Stored data entries
◇ ◇ ◇

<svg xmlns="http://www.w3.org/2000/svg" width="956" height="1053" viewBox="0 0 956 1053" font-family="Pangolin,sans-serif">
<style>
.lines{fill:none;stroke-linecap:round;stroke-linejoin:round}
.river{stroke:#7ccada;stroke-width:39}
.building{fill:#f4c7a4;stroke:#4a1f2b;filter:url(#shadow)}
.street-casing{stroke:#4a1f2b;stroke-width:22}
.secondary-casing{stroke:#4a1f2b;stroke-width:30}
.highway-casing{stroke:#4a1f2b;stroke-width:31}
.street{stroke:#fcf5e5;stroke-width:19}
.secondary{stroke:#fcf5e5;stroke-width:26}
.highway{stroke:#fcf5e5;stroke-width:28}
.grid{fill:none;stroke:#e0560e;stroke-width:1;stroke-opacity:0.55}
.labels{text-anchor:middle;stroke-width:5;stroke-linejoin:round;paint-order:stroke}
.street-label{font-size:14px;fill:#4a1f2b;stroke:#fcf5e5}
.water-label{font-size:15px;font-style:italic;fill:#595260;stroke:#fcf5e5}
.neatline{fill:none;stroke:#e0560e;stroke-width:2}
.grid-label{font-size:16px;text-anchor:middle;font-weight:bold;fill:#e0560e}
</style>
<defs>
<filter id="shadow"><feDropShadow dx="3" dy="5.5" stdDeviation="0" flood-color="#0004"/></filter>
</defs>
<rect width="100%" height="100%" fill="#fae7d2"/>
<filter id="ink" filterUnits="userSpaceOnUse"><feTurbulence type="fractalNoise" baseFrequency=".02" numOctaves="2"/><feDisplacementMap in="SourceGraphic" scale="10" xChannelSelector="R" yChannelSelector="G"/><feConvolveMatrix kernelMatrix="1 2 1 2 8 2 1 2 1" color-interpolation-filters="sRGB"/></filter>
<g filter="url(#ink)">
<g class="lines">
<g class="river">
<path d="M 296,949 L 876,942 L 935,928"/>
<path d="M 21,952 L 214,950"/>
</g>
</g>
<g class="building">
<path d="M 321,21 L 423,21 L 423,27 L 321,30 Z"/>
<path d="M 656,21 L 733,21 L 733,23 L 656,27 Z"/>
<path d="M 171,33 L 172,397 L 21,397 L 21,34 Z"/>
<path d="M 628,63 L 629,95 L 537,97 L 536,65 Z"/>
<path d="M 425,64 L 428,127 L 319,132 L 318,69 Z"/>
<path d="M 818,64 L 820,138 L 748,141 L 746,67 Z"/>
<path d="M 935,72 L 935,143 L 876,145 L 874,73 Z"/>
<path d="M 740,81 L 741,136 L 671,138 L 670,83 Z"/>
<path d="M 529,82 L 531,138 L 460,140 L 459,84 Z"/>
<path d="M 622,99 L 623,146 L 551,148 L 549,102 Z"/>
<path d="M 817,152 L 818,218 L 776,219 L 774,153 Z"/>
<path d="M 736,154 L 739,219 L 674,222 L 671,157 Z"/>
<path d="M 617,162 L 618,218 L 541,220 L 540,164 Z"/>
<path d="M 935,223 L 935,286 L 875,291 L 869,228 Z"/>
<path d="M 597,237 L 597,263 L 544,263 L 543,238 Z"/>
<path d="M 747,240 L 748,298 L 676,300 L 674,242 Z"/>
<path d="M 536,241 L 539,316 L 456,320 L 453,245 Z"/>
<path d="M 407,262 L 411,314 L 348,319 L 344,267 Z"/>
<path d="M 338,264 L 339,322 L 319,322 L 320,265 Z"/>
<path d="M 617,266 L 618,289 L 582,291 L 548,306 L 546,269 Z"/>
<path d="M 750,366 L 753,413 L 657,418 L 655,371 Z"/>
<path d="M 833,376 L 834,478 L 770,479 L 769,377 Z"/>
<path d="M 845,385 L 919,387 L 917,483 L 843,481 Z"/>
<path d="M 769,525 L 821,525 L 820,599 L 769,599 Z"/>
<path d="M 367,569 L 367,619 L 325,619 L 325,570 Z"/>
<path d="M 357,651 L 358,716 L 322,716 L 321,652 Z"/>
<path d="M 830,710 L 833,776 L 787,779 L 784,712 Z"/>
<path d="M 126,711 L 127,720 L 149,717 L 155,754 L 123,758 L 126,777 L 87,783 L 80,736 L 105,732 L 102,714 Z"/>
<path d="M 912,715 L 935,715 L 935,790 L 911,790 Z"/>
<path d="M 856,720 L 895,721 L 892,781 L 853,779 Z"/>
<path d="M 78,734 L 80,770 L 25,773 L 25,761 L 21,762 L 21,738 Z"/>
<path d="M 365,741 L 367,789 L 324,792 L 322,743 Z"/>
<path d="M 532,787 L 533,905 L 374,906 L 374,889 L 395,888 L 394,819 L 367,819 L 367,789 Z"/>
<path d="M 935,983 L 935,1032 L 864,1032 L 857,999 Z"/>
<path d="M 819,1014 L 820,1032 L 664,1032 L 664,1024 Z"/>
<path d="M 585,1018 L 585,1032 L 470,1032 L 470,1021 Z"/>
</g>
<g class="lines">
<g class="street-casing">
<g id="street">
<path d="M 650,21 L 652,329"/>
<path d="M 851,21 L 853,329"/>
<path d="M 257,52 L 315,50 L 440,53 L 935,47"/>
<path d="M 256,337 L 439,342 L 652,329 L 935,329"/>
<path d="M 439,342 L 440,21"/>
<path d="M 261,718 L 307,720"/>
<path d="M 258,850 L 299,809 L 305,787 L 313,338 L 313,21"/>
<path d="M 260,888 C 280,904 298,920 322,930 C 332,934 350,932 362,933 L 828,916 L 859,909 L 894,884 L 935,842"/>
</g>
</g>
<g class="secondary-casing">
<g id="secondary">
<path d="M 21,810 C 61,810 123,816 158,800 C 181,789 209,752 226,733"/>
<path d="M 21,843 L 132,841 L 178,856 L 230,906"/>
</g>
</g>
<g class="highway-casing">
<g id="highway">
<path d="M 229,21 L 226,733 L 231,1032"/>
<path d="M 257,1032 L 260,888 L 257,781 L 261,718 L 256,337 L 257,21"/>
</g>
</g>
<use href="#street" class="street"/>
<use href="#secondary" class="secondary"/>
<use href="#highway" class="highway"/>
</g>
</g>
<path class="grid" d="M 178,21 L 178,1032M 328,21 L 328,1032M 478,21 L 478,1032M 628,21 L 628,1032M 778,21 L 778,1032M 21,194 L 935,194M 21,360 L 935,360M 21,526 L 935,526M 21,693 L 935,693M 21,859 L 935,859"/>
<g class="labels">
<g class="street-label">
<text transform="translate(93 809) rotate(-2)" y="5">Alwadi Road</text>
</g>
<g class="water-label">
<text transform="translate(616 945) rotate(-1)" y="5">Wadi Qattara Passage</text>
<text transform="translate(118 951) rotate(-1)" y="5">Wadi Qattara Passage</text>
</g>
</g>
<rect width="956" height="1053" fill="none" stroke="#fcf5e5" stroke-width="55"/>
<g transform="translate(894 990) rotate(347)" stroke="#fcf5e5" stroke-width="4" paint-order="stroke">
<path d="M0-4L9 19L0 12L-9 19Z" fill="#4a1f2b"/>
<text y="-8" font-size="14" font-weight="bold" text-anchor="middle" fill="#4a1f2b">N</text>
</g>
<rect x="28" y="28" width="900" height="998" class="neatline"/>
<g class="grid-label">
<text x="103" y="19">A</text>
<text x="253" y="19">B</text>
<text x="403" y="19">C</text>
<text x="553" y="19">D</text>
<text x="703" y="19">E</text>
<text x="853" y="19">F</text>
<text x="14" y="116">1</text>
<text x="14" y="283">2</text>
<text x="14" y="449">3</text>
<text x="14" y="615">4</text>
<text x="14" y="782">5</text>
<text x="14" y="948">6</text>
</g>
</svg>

◇ ◇ ◇

What to do
In this exercise, repeat all entries exactly.

Solution
<svg xmlns="http://www.w3.org/2000/svg" width="956" height="1053" viewBox="0 0 956 1053" font-family="Pangolin,sans-serif">
<style>
.lines{fill:none;stroke-linecap:round;stroke-linejoin:round}
.river{stroke:#7ccada;stroke-width:39}
.building{fill:#f4c7a4;stroke:#4a1f2b;filter:url(#shadow)}
.street-casing{stroke:#4a1f2b;stroke-width:22}
.secondary-casing{stroke:#4a1f2b;stroke-width:30}
.highway-casing{stroke:#4a1f2b;stroke-width:31}
.street{stroke:#fcf5e5;stroke-width:19}
.secondary{stroke:#fcf5e5;stroke-width:26}
.highway{stroke:#fcf5e5;stroke-width:28}
.grid{fill:none;stroke:#e0560e;stroke-width:1;stroke-opacity:0.55}
.labels{text-anchor:middle;stroke-width:5;stroke-linejoin:round;paint-order:stroke}
.street-label{font-size:14px;fill:#4a1f2b;stroke:#fcf5e5}
.water-label{font-size:15px;font-style:italic;fill:#595260;stroke:#fcf5e5}
.neatline{fill:none;stroke:#e0560e;stroke-width:2}
.grid-label{font-size:16px;text-anchor:middle;font-weight:bold;fill:#e0560e}
</style>
<defs>
<filter id="shadow"><feDropShadow dx="3" dy="5.5" stdDeviation="0" flood-color="#0004"/></filter>
</defs>
<rect width="100%" height="100%" fill="#fae7d2"/>
<filter id="ink" filterUnits="userSpaceOnUse"><feTurbulence type="fractalNoise" baseFrequency=".02" numOctaves="2"/><feDisplacementMap in="SourceGraphic" scale="10" xChannelSelector="R" yChannelSelector="G"/><feConvolveMatrix kernelMatrix="1 2 1 2 8 2 1 2 1" color-interpolation-filters="sRGB"/></filter>
<g filter="url(#ink)">
<g class="lines">
<g class="river">
<path d="M 296,949 L 876,942 L 935,928"/>
<path d="M 21,952 L 214,950"/>
</g>
</g>
<g class="building">
<path d="M 321,21 L 423,21 L 423,27 L 321,30 Z"/>
<path d="M 656,21 L 733,21 L 733,23 L 656,27 Z"/>
<path d="M 171,33 L 172,397 L 21,397 L 21,34 Z"/>
<path d="M 628,63 L 629,95 L 537,97 L 536,65 Z"/>
<path d="M 425,64 L 428,127 L 319,132 L 318,69 Z"/>
<path d="M 818,64 L 820,138 L 748,141 L 746,67 Z"/>
<path d="M 935,72 L 935,143 L 876,145 L 874,73 Z"/>
<path d="M 740,81 L 741,136 L 671,138 L 670,83 Z"/>
<path d="M 529,82 L 531,138 L 460,140 L 459,84 Z"/>
<path d="M 622,99 L 623,146 L 551,148 L 549,102 Z"/>
<path d="M 817,152 L 818,218 L 776,219 L 774,153 Z"/>
<path d="M 736,154 L 739,219 L 674,222 L 671,157 Z"/>
<path d="M 617,162 L 618,218 L 541,220 L 540,164 Z"/>
<path d="M 935,223 L 935,286 L 875,291 L 869,228 Z"/>
<path d="M 597,237 L 597,263 L 544,263 L 543,238 Z"/>
<path d="M 747,240 L 748,298 L 676,300 L 674,242 Z"/>
<path d="M 536,241 L 539,316 L 456,320 L 453,245 Z"/>
<path d="M 407,262 L 411,314 L 348,319 L 344,267 Z"/>
<path d="M 338,264 L 339,322 L 319,322 L 320,265 Z"/>
<path d="M 617,266 L 618,289 L 582,291 L 548,306 L 546,269 Z"/>
<path d="M 750,366 L 753,413 L 657,418 L 655,371 Z"/>
<path d="M 833,376 L 834,478 L 770,479 L 769,377 Z"/>
<path d="M 845,385 L 919,387 L 917,483 L 843,481 Z"/>
<path d="M 769,525 L 821,525 L 820,599 L 769,599 Z"/>
<path d="M 367,569 L 367,619 L 325,619 L 325,570 Z"/>
<path d="M 357,651 L 358,716 L 322,716 L 321,652 Z"/>
<path d="M 830,710 L 833,776 L 787,779 L 784,712 Z"/>
<path d="M 126,711 L 127,720 L 149,717 L 155,754 L 123,758 L 126,777 L 87,783 L 80,736 L 105,732 L 102,714 Z"/>
<path d="M 912,715 L 935,715 L 935,790 L 911,790 Z"/>
<path d="M 856,720 L 895,721 L 892,781 L 853,779 Z"/>
<path d="M 78,734 L 80,770 L 25,773 L 25,761 L 21,762 L 21,738 Z"/>
<path d="M 365,741 L 367,789 L 324,792 L 322,743 Z"/>
<path d="M 532,787 L 533,905 L 374,906 L 374,889 L 395,888 L 394,819 L 367,819 L 367,789 Z"/>
<path d="M 935,983 L 935,1032 L 864,1032 L 857,999 Z"/>
<path d="M 819,1014 L 820,1032 L 664,1032 L 664,1024 Z"/>
<path d="M 585,1018 L 585,1032 L 470,1032 L 470,1021 Z"/>
</g>
<g class="lines">
<g class="street-casing">
<g id="street">
<path d="M 650,21 L 652,329"/>
<path d="M 851,21 L 853,329"/>
<path d="M 257,52 L 315,50 L 440,53 L 935,47"/>
<path d="M 256,337 L 439,342 L 652,329 L 935,329"/>
<path d="M 439,342 L 440,21"/>
<path d="M 261,718 L 307,720"/>
<path d="M 258,850 L 299,809 L 305,787 L 313,338 L 313,21"/>
<path d="M 260,888 C 280,904 298,920 322,930 C 332,934 350,932 362,933 L 828,916 L 859,909 L 894,884 L 935,842"/>
</g>
</g>
<g class="secondary-casing">
<g id="secondary">
<path d="M 21,810 C 61,810 123,816 158,800 C 181,789 209,752 226,733"/>
<path d="M 21,843 L 132,841 L 178,856 L 230,906"/>
</g>
</g>
<g class="highway-casing">
<g id="highway">
<path d="M 229,21 L 226,733 L 231,1032"/>
<path d="M 257,1032 L 260,888 L 257,781 L 261,718 L 256,337 L 257,21"/>
</g>
</g>
<use href="#street" class="street"/>
<use href="#secondary" class="secondary"/>
<use href="#highway" class="highway"/>
</g>
</g>
<path class="grid" d="M 178,21 L 178,1032M 328,21 L 328,1032M 478,21 L 478,1032M 628,21 L 628,1032M 778,21 L 778,1032M 21,194 L 935,194M 21,360 L 935,360M 21,526 L 935,526M 21,693 L 935,693M 21,859 L 935,859"/>
<g class="labels">
<g class="street-label">
<text transform="translate(93 809) rotate(-2)" y="5">Alwadi Road</text>
</g>
<g class="water-label">
<text transform="translate(616 945) rotate(-1)" y="5">Wadi Qattara Passage</text>
<text transform="translate(118 951) rotate(-1)" y="5">Wadi Qattara Passage</text>
</g>
</g>
<rect width="956" height="1053" fill="none" stroke="#fcf5e5" stroke-width="55"/>
<g transform="translate(894 990) rotate(347)" stroke="#fcf5e5" stroke-width="4" paint-order="stroke">
<path d="M0-4L9 19L0 12L-9 19Z" fill="#4a1f2b"/>
<text y="-8" font-size="14" font-weight="bold" text-anchor="middle" fill="#4a1f2b">N</text>
</g>
<rect x="28" y="28" width="900" height="998" class="neatline"/>
<g class="grid-label">
<text x="103" y="19">A</text>
<text x="253" y="19">B</text>
<text x="403" y="19">C</text>
<text x="553" y="19">D</text>
<text x="703" y="19">E</text>
<text x="853" y="19">F</text>
<text x="14" y="116">1</text>
<text x="14" y="283">2</text>
<text x="14" y="449">3</text>
<text x="14" y="615">4</text>
<text x="14" y="782">5</text>
<text x="14" y="948">6</text>
</g>
</svg>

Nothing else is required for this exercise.